About this exercise: Reproduce, unchanged, the part of the records that opens with the line containing "Rank the series" and closes with the line containing "Картофель отварной, Котлеты", including both of those lines.

Supplied material:
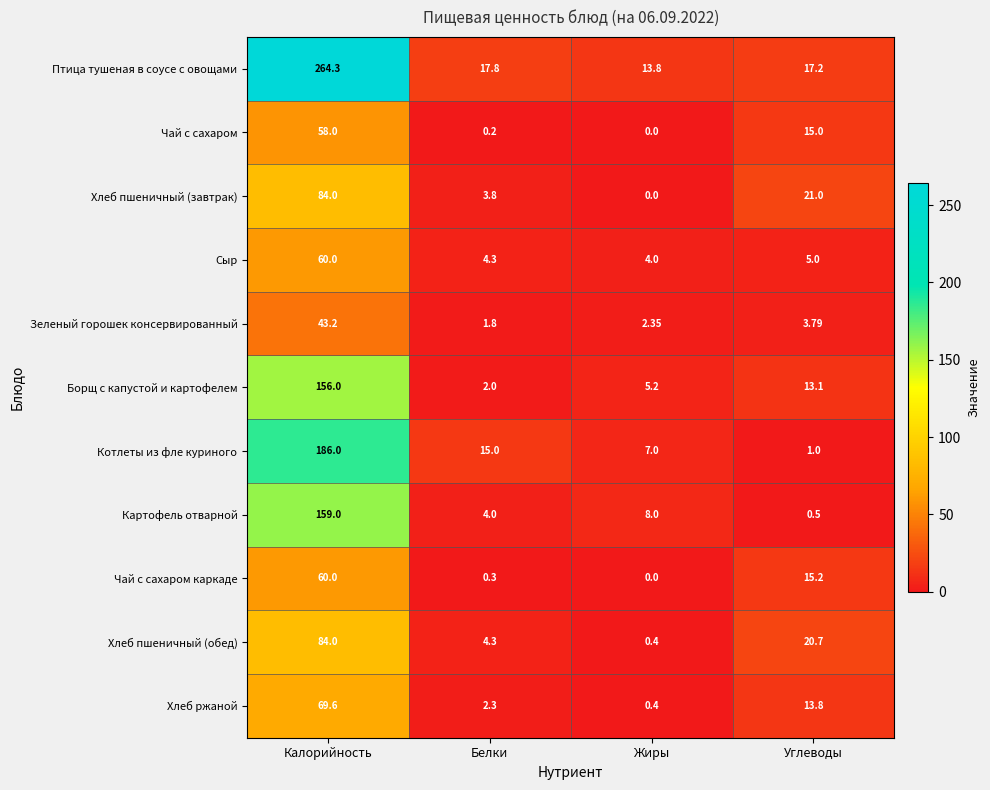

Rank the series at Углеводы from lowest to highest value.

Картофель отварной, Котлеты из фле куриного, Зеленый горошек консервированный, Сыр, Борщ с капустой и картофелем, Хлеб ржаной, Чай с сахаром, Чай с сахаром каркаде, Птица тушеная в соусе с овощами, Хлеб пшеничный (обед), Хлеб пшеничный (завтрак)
==
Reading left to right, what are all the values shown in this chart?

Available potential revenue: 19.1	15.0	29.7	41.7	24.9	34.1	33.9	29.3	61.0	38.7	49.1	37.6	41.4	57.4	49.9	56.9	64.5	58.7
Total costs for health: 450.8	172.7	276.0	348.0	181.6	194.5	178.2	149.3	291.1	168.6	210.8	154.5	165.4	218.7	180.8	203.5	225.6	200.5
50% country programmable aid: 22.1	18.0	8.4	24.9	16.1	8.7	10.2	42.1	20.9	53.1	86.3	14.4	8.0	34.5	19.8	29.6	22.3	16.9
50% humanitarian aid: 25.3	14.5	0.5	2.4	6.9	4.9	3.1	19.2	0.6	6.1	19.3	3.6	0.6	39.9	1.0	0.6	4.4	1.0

Completed task:
Rank the series at Углеводы from lowest to highest value.

Картофель отварной, Котлеты из фле куриного, Зеленый горошек консервированный, Сыр, Борщ с капустой и картофелем, Хлеб ржаной, Чай с сахаром, Чай с сахаром каркаде, Птица тушеная в соусе с овощами, Хлеб пшеничный (обед), Хлеб пшеничный (завтрак)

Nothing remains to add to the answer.